• **Exercise directions**:
Set down these records again word for word, beginning at the line that contains "kingdom: Animalia" and stopping after the line that contains "scientific name: Haliaeetus albicilla".

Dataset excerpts
◆ ◆ ◆ ◆

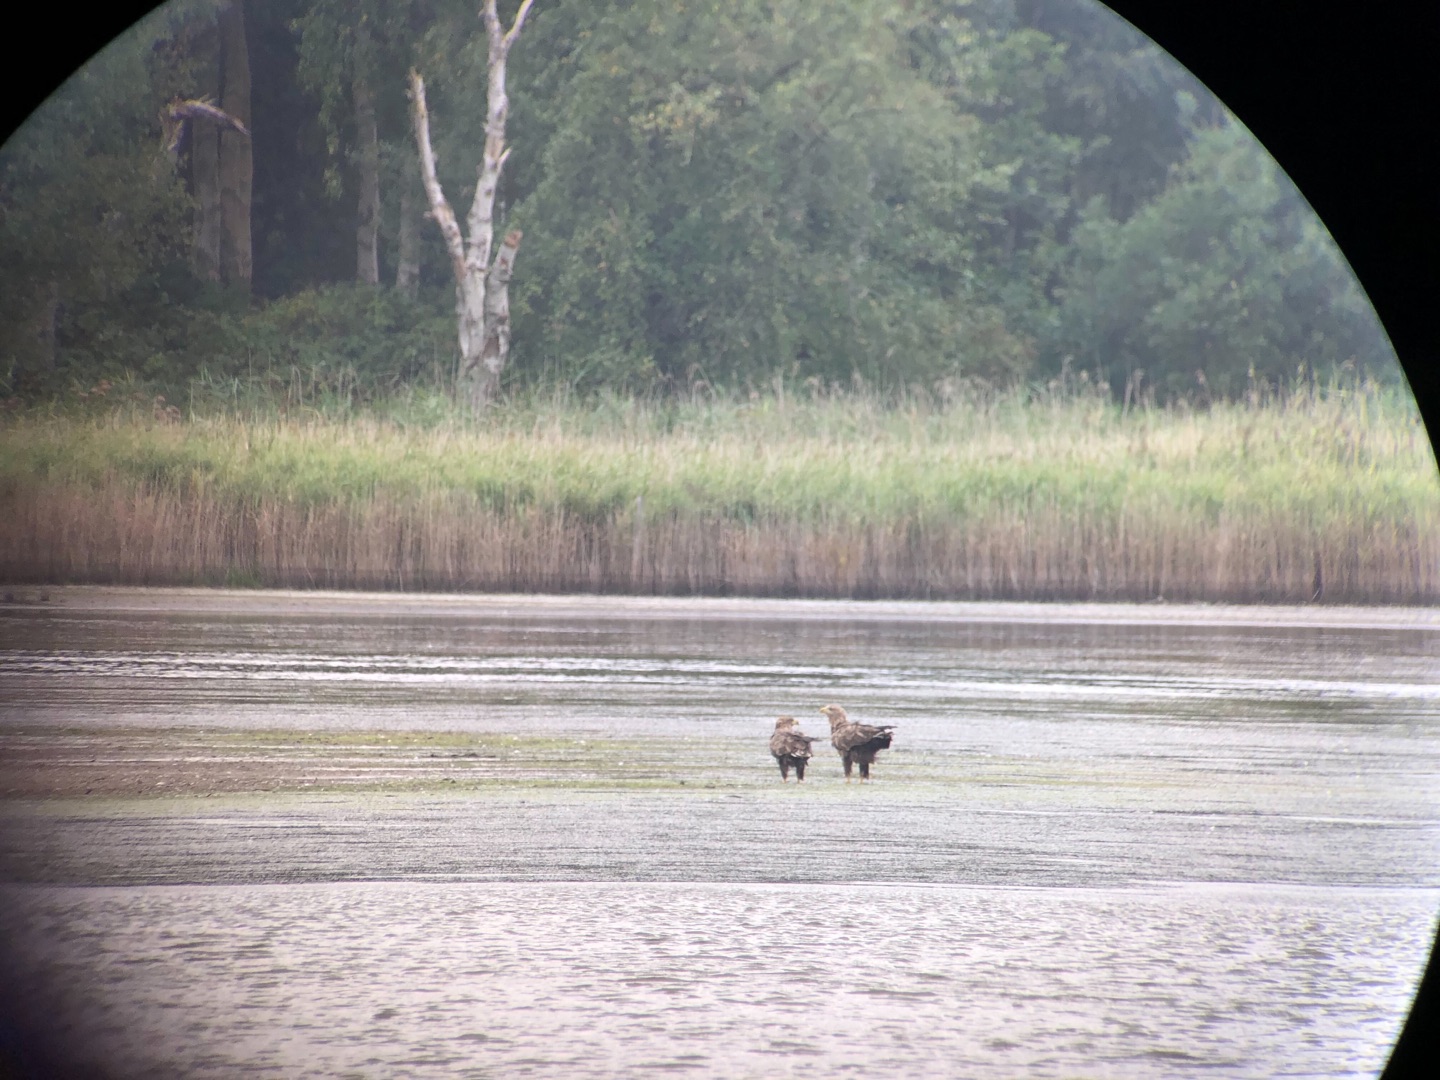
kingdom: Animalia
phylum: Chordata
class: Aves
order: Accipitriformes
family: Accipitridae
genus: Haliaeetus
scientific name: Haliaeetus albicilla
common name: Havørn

◆ ◆ ◆ ◆

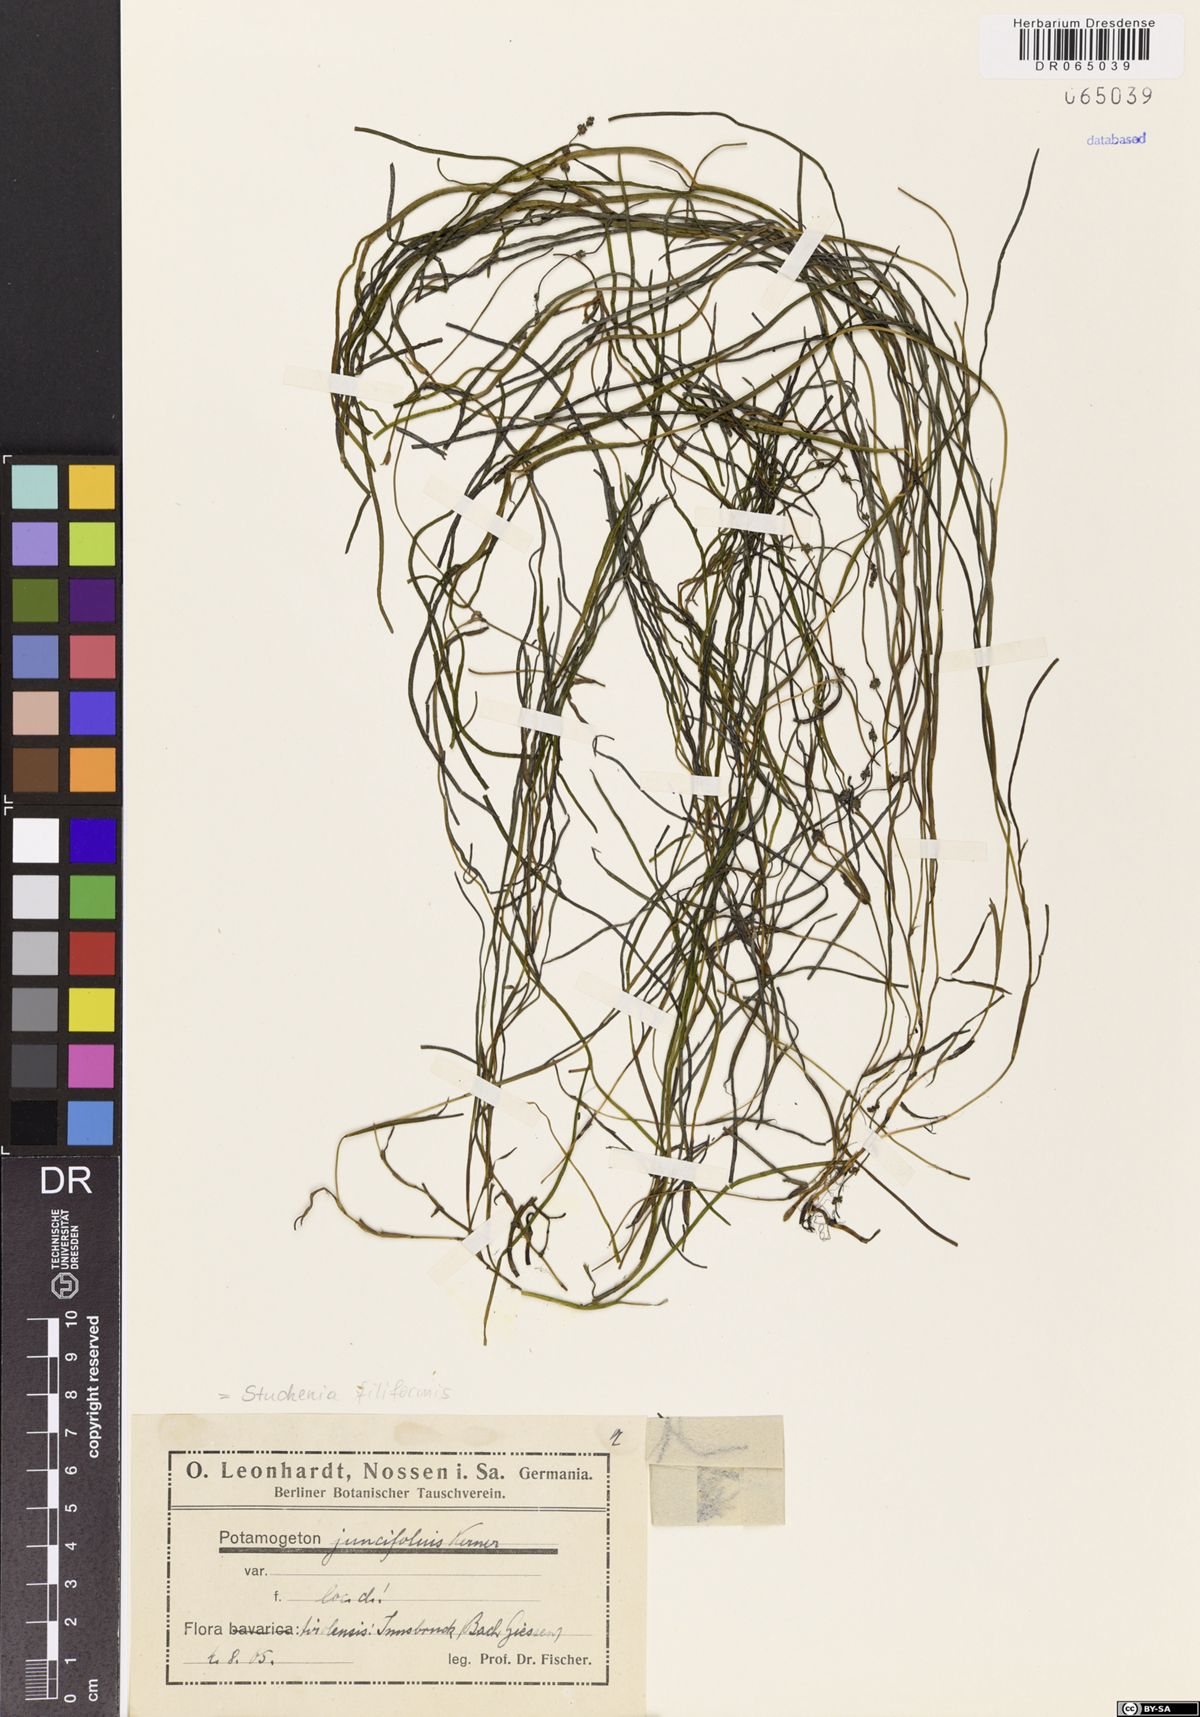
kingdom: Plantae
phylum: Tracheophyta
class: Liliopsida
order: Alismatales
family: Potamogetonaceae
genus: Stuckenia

◆ ◆ ◆ ◆

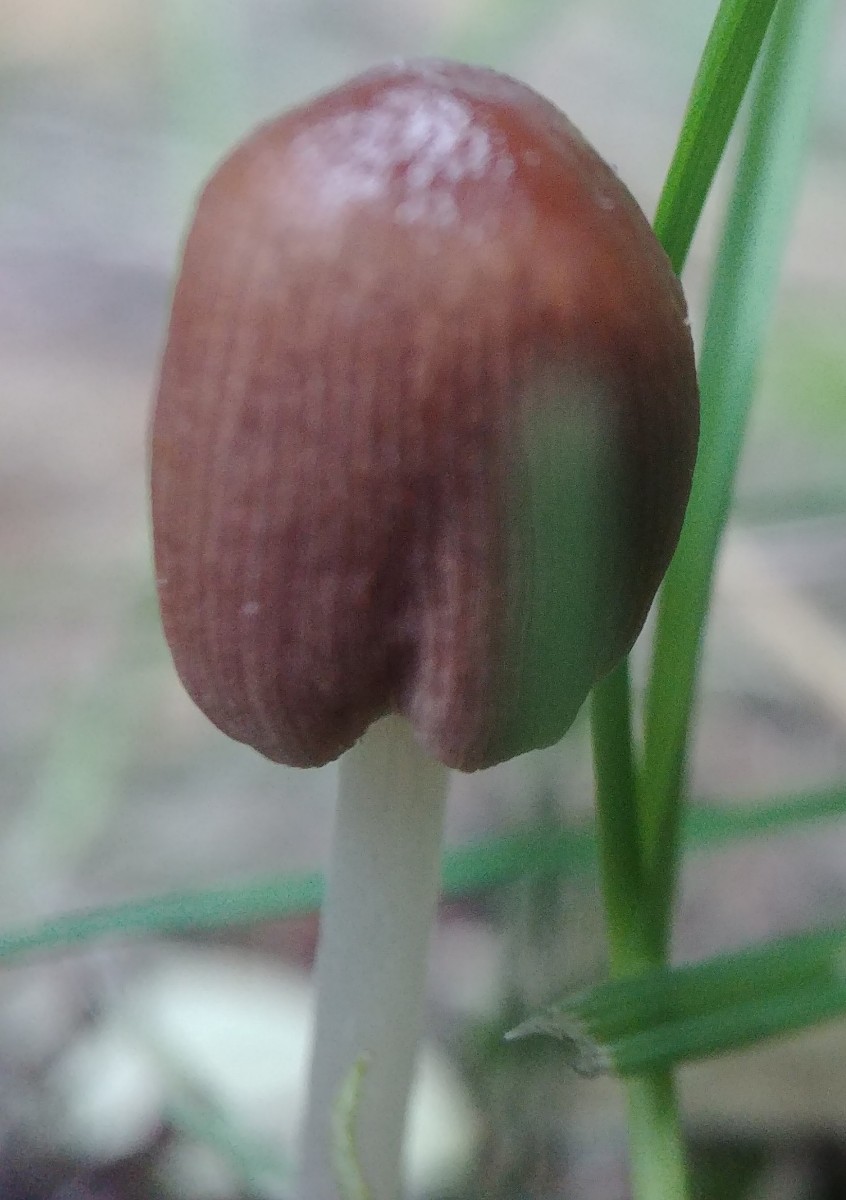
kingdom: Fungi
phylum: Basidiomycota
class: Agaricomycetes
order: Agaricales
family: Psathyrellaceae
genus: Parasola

◆ ◆ ◆ ◆

• **Task answer**:
kingdom: Animalia
phylum: Chordata
class: Aves
order: Accipitriformes
family: Accipitridae
genus: Haliaeetus
scientific name: Haliaeetus albicilla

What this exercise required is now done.